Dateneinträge
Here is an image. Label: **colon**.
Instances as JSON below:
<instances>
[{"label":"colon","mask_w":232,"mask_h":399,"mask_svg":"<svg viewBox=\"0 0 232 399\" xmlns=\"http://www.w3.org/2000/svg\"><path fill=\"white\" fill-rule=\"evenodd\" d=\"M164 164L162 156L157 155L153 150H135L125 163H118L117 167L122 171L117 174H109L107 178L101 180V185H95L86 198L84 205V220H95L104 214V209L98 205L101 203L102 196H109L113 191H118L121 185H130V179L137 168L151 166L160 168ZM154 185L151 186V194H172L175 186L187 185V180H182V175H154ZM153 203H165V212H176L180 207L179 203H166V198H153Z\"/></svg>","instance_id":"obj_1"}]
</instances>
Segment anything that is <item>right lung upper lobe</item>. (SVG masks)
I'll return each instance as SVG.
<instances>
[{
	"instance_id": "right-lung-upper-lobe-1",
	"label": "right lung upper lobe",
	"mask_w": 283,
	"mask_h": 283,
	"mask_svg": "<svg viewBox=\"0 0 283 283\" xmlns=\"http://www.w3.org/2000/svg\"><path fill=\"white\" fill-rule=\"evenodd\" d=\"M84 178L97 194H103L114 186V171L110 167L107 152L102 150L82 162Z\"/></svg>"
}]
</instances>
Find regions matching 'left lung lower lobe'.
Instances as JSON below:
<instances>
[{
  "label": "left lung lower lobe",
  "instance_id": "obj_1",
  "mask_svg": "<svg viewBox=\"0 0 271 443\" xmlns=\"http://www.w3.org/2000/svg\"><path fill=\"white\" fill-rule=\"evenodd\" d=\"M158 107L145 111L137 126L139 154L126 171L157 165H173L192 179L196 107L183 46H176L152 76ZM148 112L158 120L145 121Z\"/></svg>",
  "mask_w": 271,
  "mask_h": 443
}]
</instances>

Die Aufgabe:
Gib sämtliche Zeilen aller Einträge oben als nummerierte Liste wieder. Lass dabei die Leerzeilen weg.

Endergebnis:
1. Here is an image. Label: **colon**.
2. Instances as JSON below:
3. <instances>
4. [{"label":"colon","mask_w":232,"mask_h":399,"mask_svg":"<svg viewBox=\"0 0 232 399\" xmlns=\"http://www.w3.org/2000/svg\"><path fill=\"white\" fill-rule=\"evenodd\" d=\"M164 164L162 156L157 155L153 150H135L125 163H118L117 167L122 171L117 174H109L107 178L101 180V185H95L86 198L84 205V220H95L104 214V209L98 205L101 203L102 196H109L113 191H118L121 185H130V179L137 168L151 166L160 168ZM154 185L151 186V194H172L175 186L187 185V180H182V175H154ZM153 203H165V212H176L180 207L179 203H166V198H153Z\"/></svg>","instance_id":"obj_1"}]
5. </instances>
6. Segment anything that is <item>right lung upper lobe</item>. (SVG masks)
7. I'll return each instance as SVG.
8. <instances>
9. [{
10. 	"instance_id": "right-lung-upper-lobe-1",
11. 	"label": "right lung upper lobe",
12. 	"mask_w": 283,
13. 	"mask_h": 283,
14. 	"mask_svg": "<svg viewBox=\"0 0 283 283\" xmlns=\"http://www.w3.org/2000/svg\"><path fill=\"white\" fill-rule=\"evenodd\" d=\"M84 178L97 194H103L114 186V171L110 167L107 152L102 150L82 162Z\"/></svg>"
15. }]
16. </instances>
17. Find regions matching 'left lung lower lobe'.
18. Instances as JSON below:
19. <instances>
20. [{
21.   "label": "left lung lower lobe",
22.   "instance_id": "obj_1",
23.   "mask_svg": "<svg viewBox=\"0 0 271 443\" xmlns=\"http://www.w3.org/2000/svg\"><path fill=\"white\" fill-rule=\"evenodd\" d=\"M158 107L145 111L137 126L139 154L126 171L157 165H173L192 179L196 107L183 46H176L152 76ZM148 112L158 120L145 121Z\"/></svg>",
24.   "mask_w": 271,
25.   "mask_h": 443
26. }]
27. </instances>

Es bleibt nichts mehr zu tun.